The characters ravage the place, carrying away about Cr 2000 worth of swag, mostly computer parts and cabling.

Interrogating the Prisoner

The characters head back to the ship, where Caleb attempts to interrogate the prisoner. Caleb can be a pretty threatening guy, but not today. The insurgent literally laughs at Caleb's puny efforts at intimidation. Then Kraid punches him. And knocks him out. Goat stims the guys back to life. The prisoner remains obstinate, howling out, "Die, terrorist! You were stealing parts from the People's Automated Farm! You will pay for your crimes!" He thinks the characters are some of the terrorists that Dekravakian brought back. The characters try to bring Dekravakian in to scare him, but it is clear that the insurgent is not very scared - even the locals think of Dekravakian as someone's idiot nephew.

Caleb tries an alternate plan, asking the insurgent, "Would your people's committee be interested in purchasing the Minister of Snack Foods?" Caleb explains that Dekravakian is no longer the characters' employer because he ran out of money. The insurgent suddenly gets caught up in a fever of ideology-inspired impracticality, shouting, "He belongs to us! He must face people's justice! Blah blah blah blah!" Caleb kicks him down the ramp.

The characters let the mercenaries vote if they want to bring along the truck to sell; they offer to split the proceeds with them. There is wide acceptance to take the truck among the mercenaries.

The Patrol Boat

Liz takes the Salt Witch back into orbit and preps a course back to New Saigon. She opts for a rapid, very obvious takeoff. Caleb decides that there's no point in stealth anymore, so he just lights up the sensors. He picks up the patrol boat doing its feeble best to catch up.

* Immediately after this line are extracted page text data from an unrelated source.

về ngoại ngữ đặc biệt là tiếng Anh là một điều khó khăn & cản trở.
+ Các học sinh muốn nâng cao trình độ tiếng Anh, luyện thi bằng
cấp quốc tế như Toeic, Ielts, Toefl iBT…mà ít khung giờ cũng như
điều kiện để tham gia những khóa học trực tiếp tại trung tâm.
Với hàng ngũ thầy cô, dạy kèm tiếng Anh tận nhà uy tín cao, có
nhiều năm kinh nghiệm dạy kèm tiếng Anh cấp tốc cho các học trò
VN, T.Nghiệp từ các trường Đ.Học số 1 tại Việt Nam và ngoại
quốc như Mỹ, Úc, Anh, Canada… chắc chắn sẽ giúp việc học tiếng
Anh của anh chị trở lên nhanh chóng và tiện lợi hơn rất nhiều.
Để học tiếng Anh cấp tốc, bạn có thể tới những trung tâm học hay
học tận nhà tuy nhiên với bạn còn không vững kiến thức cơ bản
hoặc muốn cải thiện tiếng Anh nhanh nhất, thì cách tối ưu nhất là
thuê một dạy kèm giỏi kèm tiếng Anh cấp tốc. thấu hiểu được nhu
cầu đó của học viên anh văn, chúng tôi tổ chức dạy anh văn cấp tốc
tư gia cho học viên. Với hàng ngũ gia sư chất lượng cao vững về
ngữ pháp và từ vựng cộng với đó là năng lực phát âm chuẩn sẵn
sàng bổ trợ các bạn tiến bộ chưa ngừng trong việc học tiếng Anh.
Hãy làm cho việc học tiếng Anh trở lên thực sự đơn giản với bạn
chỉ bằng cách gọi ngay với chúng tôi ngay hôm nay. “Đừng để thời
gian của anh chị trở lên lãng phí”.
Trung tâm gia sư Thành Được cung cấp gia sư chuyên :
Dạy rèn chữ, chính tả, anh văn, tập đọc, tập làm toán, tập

The patrol boat hails the Salt Witch, ordering the characters to turn around and land on the planet. They are particularly interested in having us turn over the war criminal Dekravakian and the terrorists (their code word for the mercenary company). Liz tells them to suck goiters and turns up the engines to full. Bob the Saurk tries to shut down the transponder. And proceeds to break it. Permanently. He tells the others, "At least it's off! And we're never going to be able to make port anywhere, 'cause they shoot ships on sight that don't have working transponders!" Caleb: "I... hope... you... can... fix... it." Bob very cheerfully responds, "I hope so too!"

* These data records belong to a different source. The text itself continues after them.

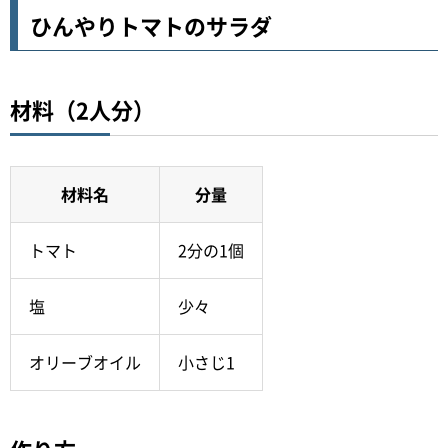
ひんやりトマトのサラダ
材料（2人分）
材料名
分量
トマト
2分の1個
塩
少々
オリーブオイル
小さじ1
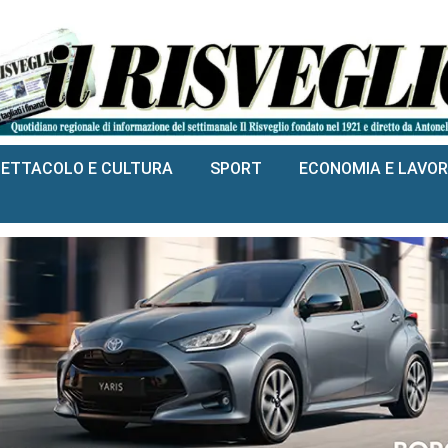
PETTACOLO E CULTURA
SPORT
ECONOMIA E LAVO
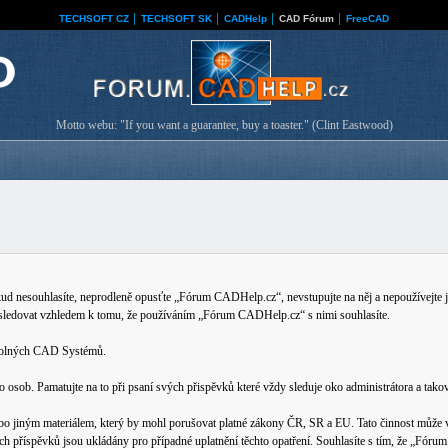
TECHSOFT CZ
│
TECHSOFT SK
│
CADHelp
│
CAD Fórum
│
FreeCAD
Motto webu: "If you want a guarantee, buy a toaster." (Clint Eastwood)
nesouhlasíte, neprodleně opusťte „Fórum CADHelp.cz“, nevstupujte na něj a nepoužívejte je
 sledovat vzhledem k tomu, že používáním „Fórum CADHelp.cz“ s nimi souhlasíte.
ovolných CAD Systémů.
b. Pamatujte na to při psaní svých přispěvků které vždy sleduje oko administrátora a tako
bo jiným materiálem, který by mohl porušovat platné zákony ČR, SR a EU. Tato činnost může v
ech příspěvků jsou ukládány pro případné uplatnění těchto opatření. Souhlasíte s tím, že „Fó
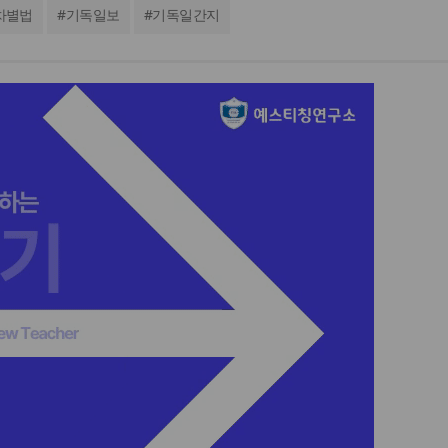
차별법
#
기독일보
#
기독일간지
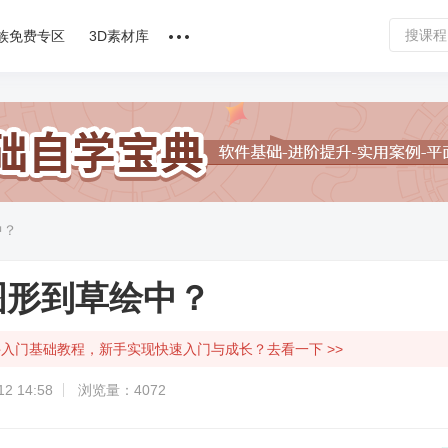
族免费专区
3D素材库
讲师合作
课程文章
问答专区
中？
软件下载
图形到草绘中？
入门基础教程，新手实现快速入门与成长？去看一下 >>
2 14:58
浏览量：4072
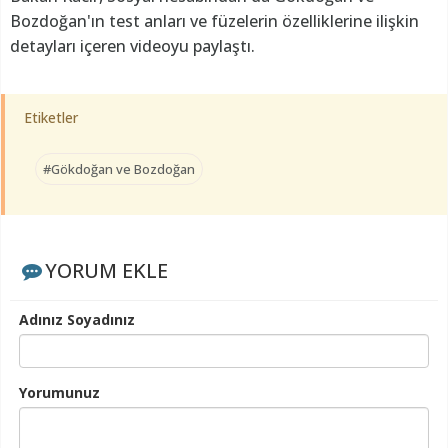
Bozdoğan'ın test anları ve füzelerin özelliklerine ilişkin
detayları içeren videoyu paylaştı.
Etiketler
#Gökdoğan ve Bozdoğan
YORUM EKLE
Adınız Soyadınız
Yorumunuz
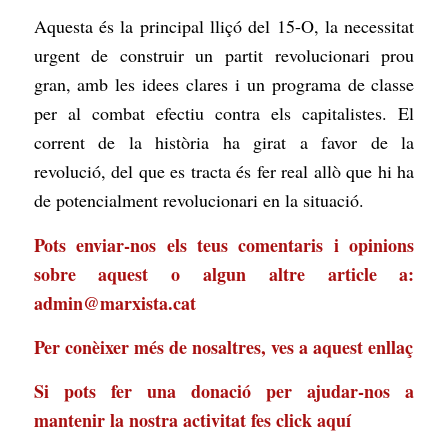
Aquesta és la principal lliçó del 15-O, la necessitat
urgent de construir un partit revolucionari prou
gran, amb les idees clares i un programa de classe
per al combat efectiu contra els capitalistes. El
corrent de la història ha girat a favor de la
revolució, del que es tracta és fer real allò que hi ha
de potencialment revolucionari en la situació.
Pots enviar-nos els teus comentaris i opinions
sobre aquest o algun altre article a:
admin@marxista.cat
Per conèixer més de nosaltres, ves a
aquest enllaç
Si pots fer una donació per ajudar-nos a
mantenir la nostra activitat
fes click aquí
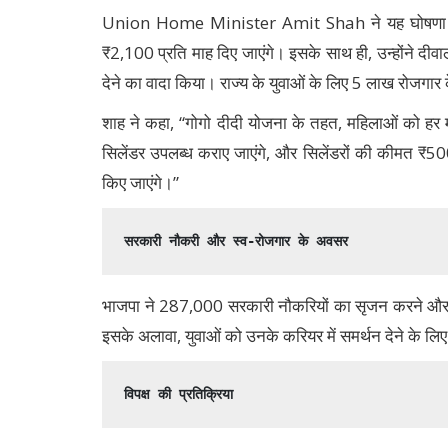
Union Home Minister Amit Shah ने यह घोषणा की 
₹2,100 प्रति माह दिए जाएंगे। इसके साथ ही, उन्होंने दीवाल
देने का वादा किया। राज्य के युवाओं के लिए 5 लाख रोजगा
शाह ने कहा, “गोगो दीदी योजना के तहत, महिलाओं को हर म
सिलेंडर उपलब्ध कराए जाएंगे, और सिलेंडरों की कीमत ₹
किए जाएंगे।”
सरकारी नौकरी और स्व-रोजगार के अवसर
भाजपा ने 287,000 सरकारी नौकरियों का सृजन करने और 
इसके अलावा, युवाओं को उनके करियर में समर्थन देने के लिए द
विपक्ष की प्रतिक्रिया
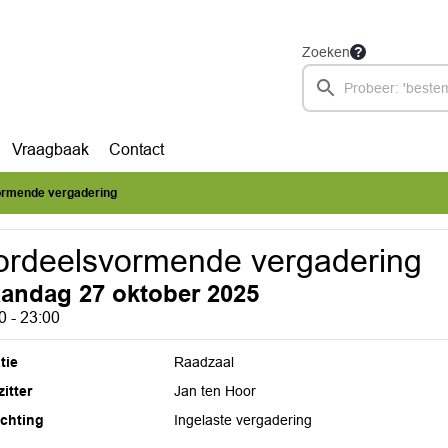
Zoeken
Vraagbaak
Contact
rmende vergadering
rdeelsvormende vergadering
andag 27 oktober 2025
0 - 23:00
tie
Raadzaal
itter
Jan ten Hoor
ichting
Ingelaste vergadering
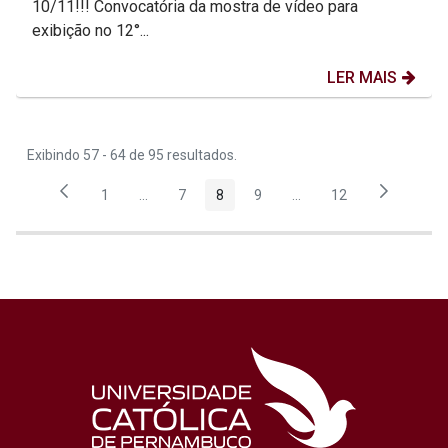
10/11!!! Convocatória da mostra de vídeo para
exibição no 12°...
LER MAIS
Exibindo 57 - 64 de 95 resultados.
1
...
7
8
9
...
12
Página
Páginas intermediárias Usar ABA para navegar.
Página
Página
Página
Páginas intermediárias
Página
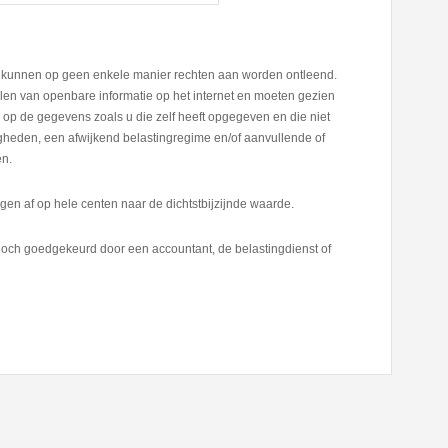
er kunnen op geen enkele manier rechten aan worden ontleend.
en van openbare informatie op het internet en moeten gezien
op de gegevens zoals u die zelf heeft opgegeven en die niet
digheden, een afwijkend belastingregime en/of aanvullende of
en.
en af op hele centen naar de dichtstbijzijnde waarde.
och goedgekeurd door een accountant, de belastingdienst of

Salt Witch outdistances the patrol boat easily, which doesn't do anything to satisfy the characters' more bloodthirsty desires. Under Kraids and Caleb's urging, Liz reverses course and makes an attack run on the patrol boat. Kraid sprays the patrol boat with the gauss guns and manages to inflict a bit of damage, shredding away some armor plating (a crew hit, absorbed by reinforced crew compartment). The patrol boat crew fires two missiles at the Salt Witch. Kraid kills them with antimissile fire just as Liz evades. Caleb points out that standard patrol boats normally carry a whole lot more ordnance than the insurgents have been firing at the characters. A typical weapons loadout includes one PDS gun, plus four missile racks and two big fire-and-forget antiship missile pods. Even though the evidence suggests that the patrol boat crew is working against a large barrier of incompetence, the characters finally decide that discretion is called for. Liz turns the Salt Witch around and heads to the jump limit.

The Trip Back

The jump back to New Saigon is rather dull. The mood is bleak, but not defeated: there isn't any money, but there are a lot of truck parts that can be sold. And Liz finally manages to talk Sergeant Oswald into some victorious lesbian sex. Caleb spends his time trying to catch Liz and Sergeant Oswald on tape. And Bob the Saurk spends his time fixing the transponder at a cost of Cr 100 of swag.

The End of the Session

The session ends with the characters breaking out of jump into the New Saigon system. Each character gains four experience points.